Artificial intelligence (AI) has led to innovations and changes in investment management. The technology itself is new and requires massive amounts of data to make decisions, but the investment decisions themselves are often based on the fundamentals that are core to the tool kits used by most investment professionals. The choices for investment and asset management in the age of AI continue to increase, leaving investors with a lot of opportunity today—and in the future.
The investment techniques used in pure AI strategies would be familiar to investment professionals. Their added advantage that the machine or system is able, quickly, to digest tremendous volumes of data and continually learn, with most systems looking for data patterns that provide an investment signal. Some of these patterns are built on traditional technical analysis, such as moving averages and relative strength index, as well as more fundamental techniques like Sharpe ratios, beta, short interest, and correlations.

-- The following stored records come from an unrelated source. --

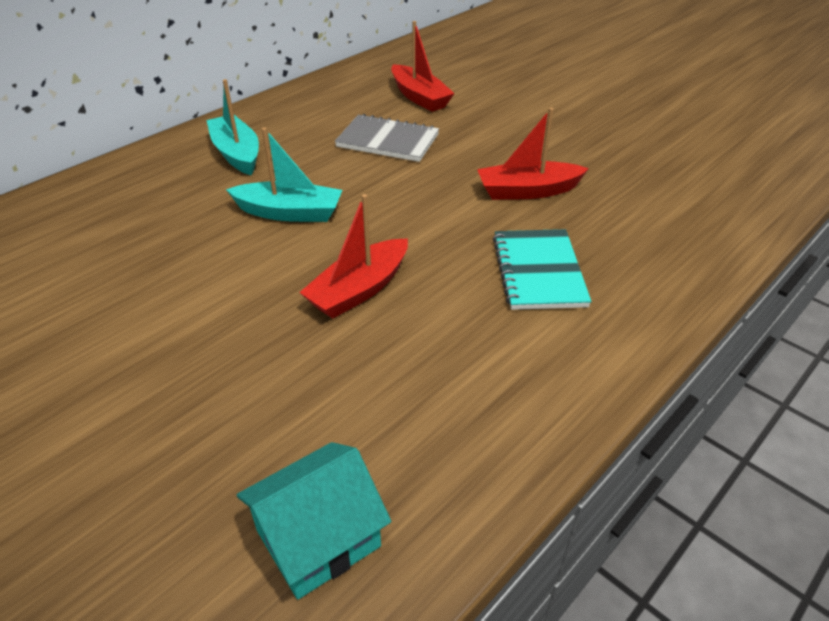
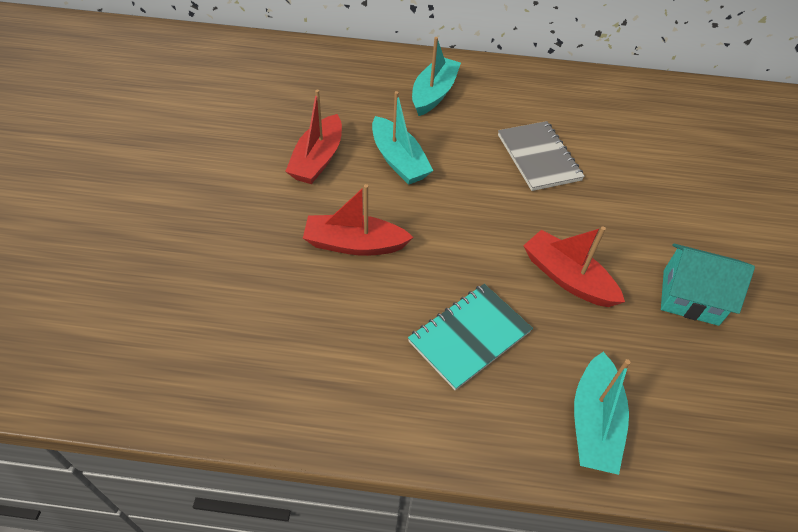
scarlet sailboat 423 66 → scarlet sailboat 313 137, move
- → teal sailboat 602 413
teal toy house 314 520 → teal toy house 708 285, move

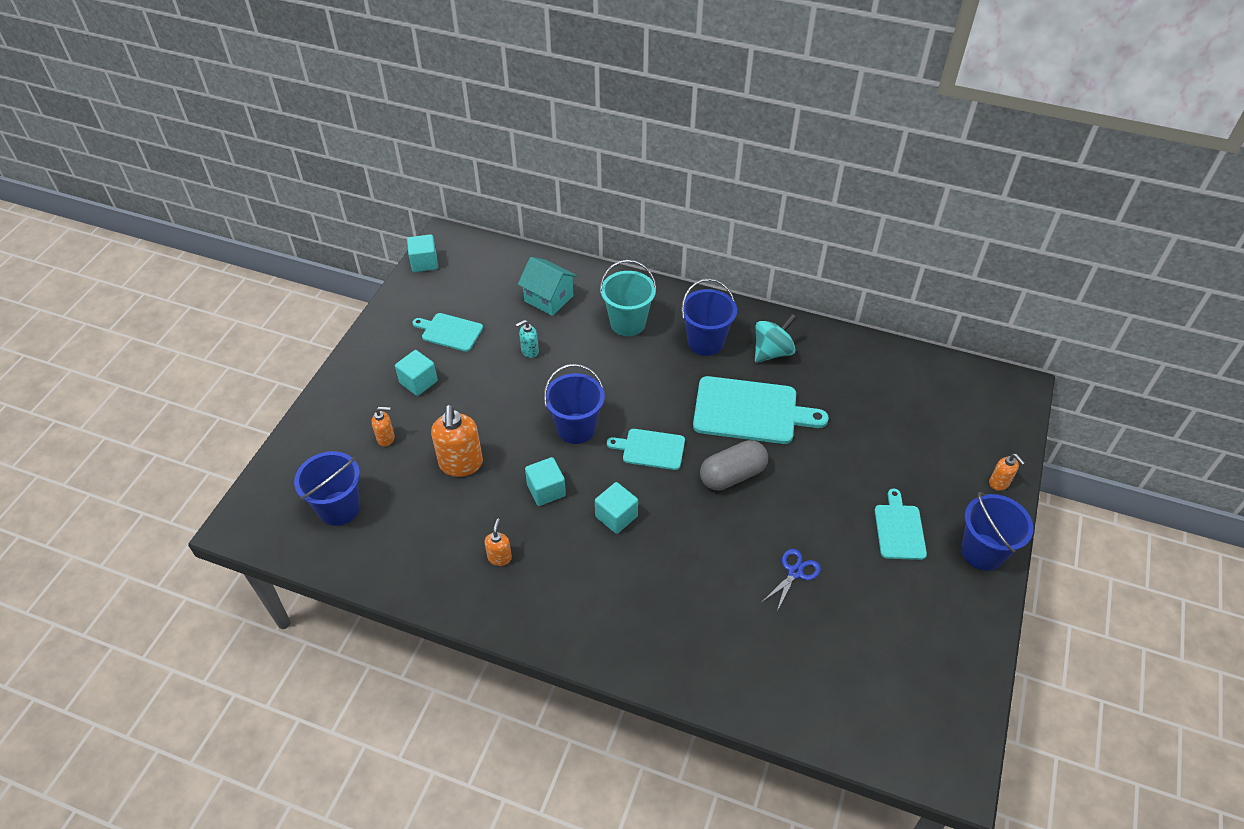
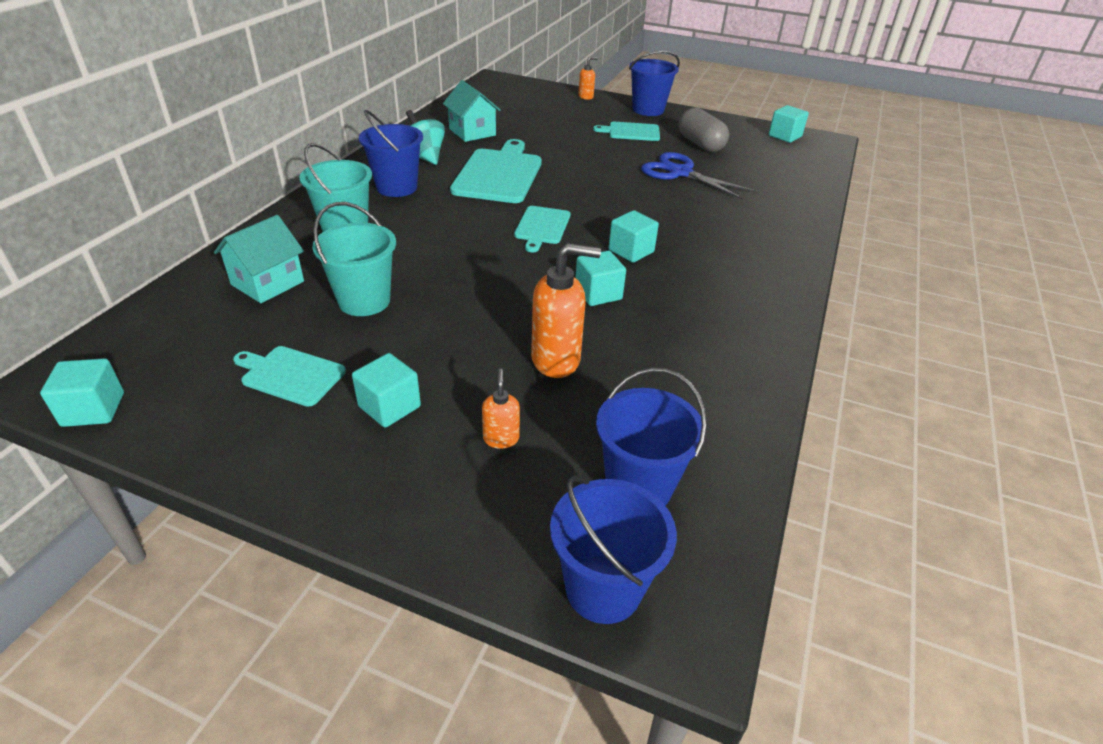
teal chopping board 447 332 → teal chopping board 289 376, 90 degrees clockwise
teal soap pump 527 339 → teal pail 354 259
- → teal toy house 472 111
cobalt pail 574 404 → cobalt pail 613 549, move
cobalt shears 791 580 → cobalt shears 698 176, x1.75
grey pill 734 465 → grey pill 704 129, move
- → teal cube 789 124
bright orange soap pump 498 542 → -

In many ways, the style of investing used by AI strategies is similar to many quantitative strategies. The core difference with AI-based investing is that the system not only has the ability to learn from new data but also has the discretion to invest as well as change the approach in changing market conditions. Traditionally, this last step has some form of human intervention and can be filled with tremendous investment bias, which often detracts from a manager’s performance.

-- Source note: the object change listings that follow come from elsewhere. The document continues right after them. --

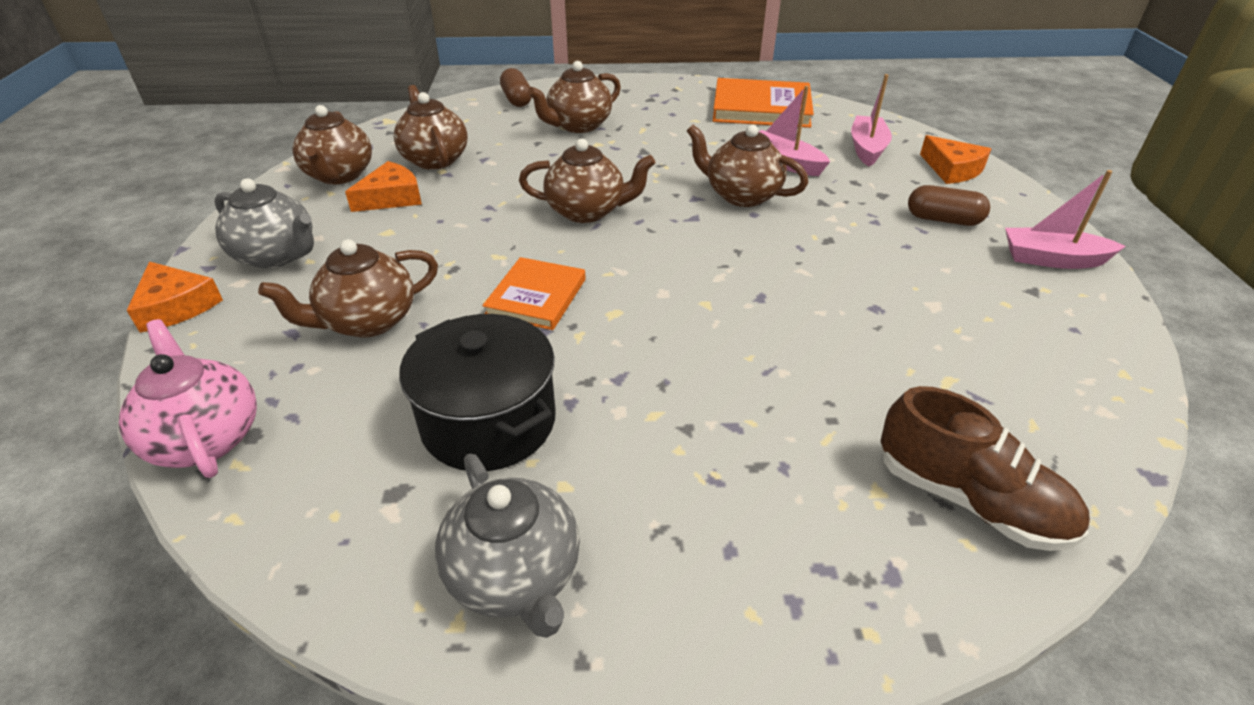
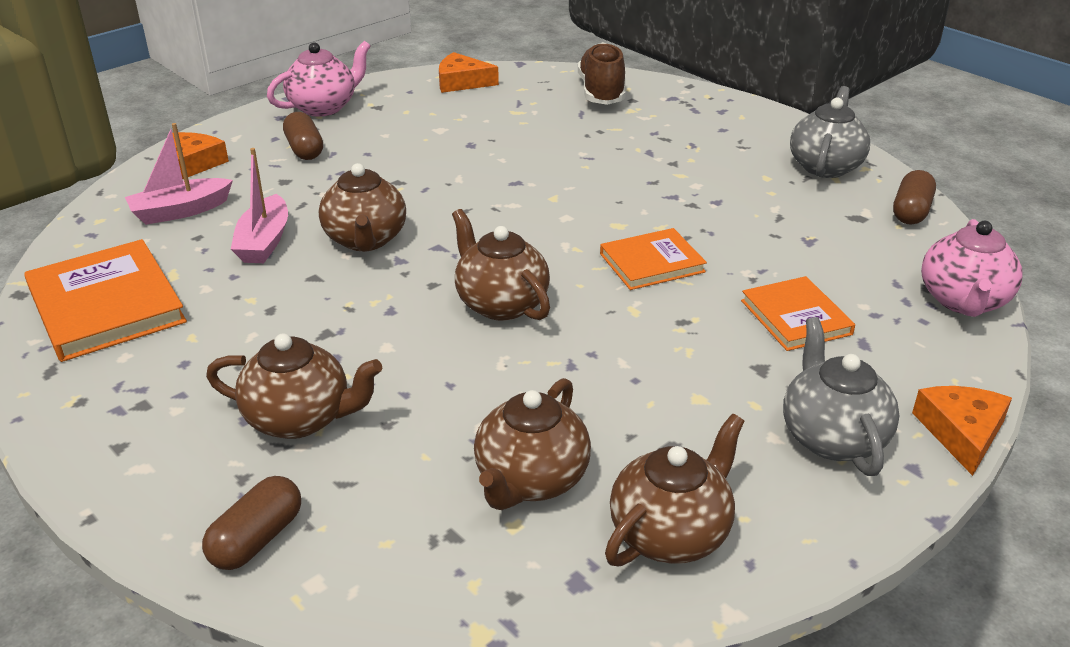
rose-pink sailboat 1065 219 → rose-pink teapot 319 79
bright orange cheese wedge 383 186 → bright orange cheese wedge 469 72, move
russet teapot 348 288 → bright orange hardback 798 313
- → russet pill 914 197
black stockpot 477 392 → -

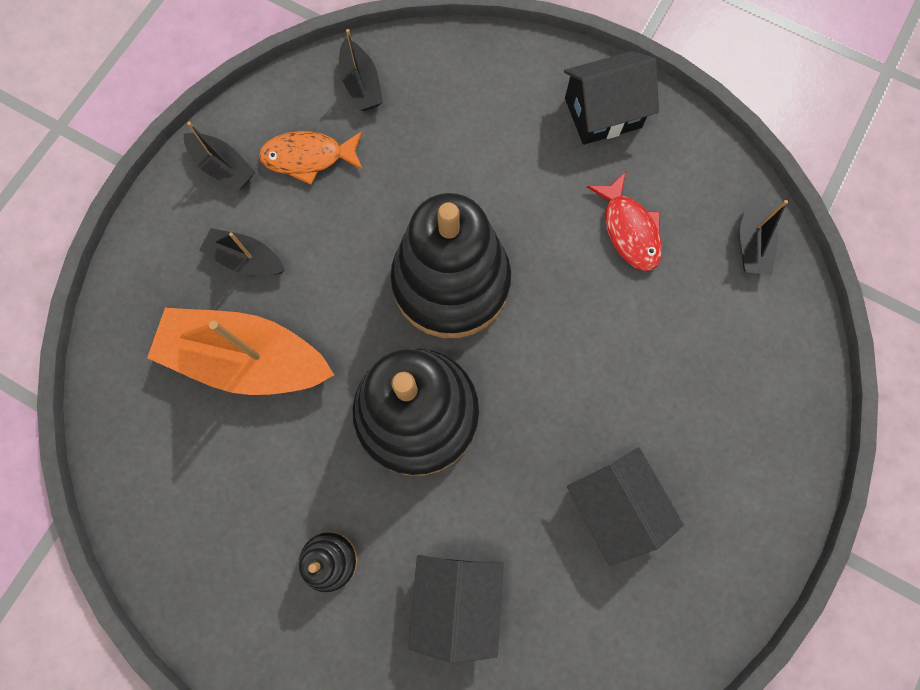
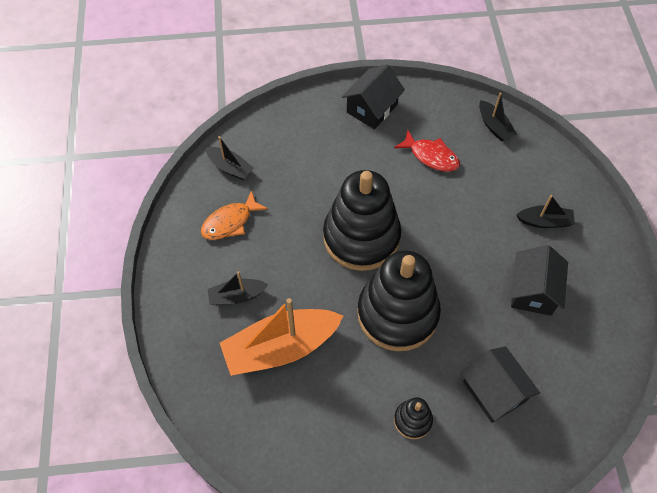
black toy house 625 507 → black toy house 539 280, 75 degrees clockwise
black sailboat 219 156 → black sailboat 546 211, move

One downside to AI-based investing is that these new technologies come with limited historical performance; this is particularly relevant for today’s investors, who have been experiencing a sustained bull market. The AI investment performance in a sustained bear market still needs to be proven.
There are also the pessimists who say that 90,000 asset management jobs will disappear as a result of AI by 2025. However, the reality is more likely that the skill set required will drive a different labour force adding technology roles and shedding more traditional finance and middle management roles.
AI investing is shifting the asset management industry around the world. The number of firms using it continues to grow, with large asset managers now investing heavily in the space. In Canada, however, a host of innovative smaller firms have entered into the AI investing space with technology-heavy offerings. As these firms drive forward with AI investment strategies, their strategies will be critical to watch.
Vancouver-based Responsive, for example, is an AI-driven wealth manager that offers managed investment accounts for both passive and active data-driven portfolios. They are using AI to monitor signals and make investment decisions using ETFs as their core asset. Toronto-based hedge fund manager Castle Ridge Asset Management is another example, coining itself as a firm where “machine learning meets portfolio management.” Its AI-based system is programmed to discover specific and sometimes unique market patterns. The signals anticipate events like strong earnings and stock acquisitions, allowing the fund to position ahead of the anticipated event, reaping any potential benefit.
For Canadians who prefer to manage their own portfolios through ETFs, Horizons launched its first AI ETF (TSX: MIND) last November. This is a 100 per cent AI-driven ETF that overweights and underweights regional, country, and index ETFs with monthly rebalancing. It is able to digest large quantities of data, and monitors more than 50 investment metrics to provide signals. With the launch of MIND, Horizons has brought AI within reach for almost all investors.
Investing in the companies that supply and service AI itself requires a more traditional lens, essentially using a fundamental approach to single-stock investing. The hardware side includes semiconductor firms, who are major suppliers of graphic processors; the software side is filled with large and small tech companies that are using data in innovative ways.
With increased choice, more innovations, and some research, investors are likely to benefit from AI’s growing importance across the financial industry —and particularly in asset management.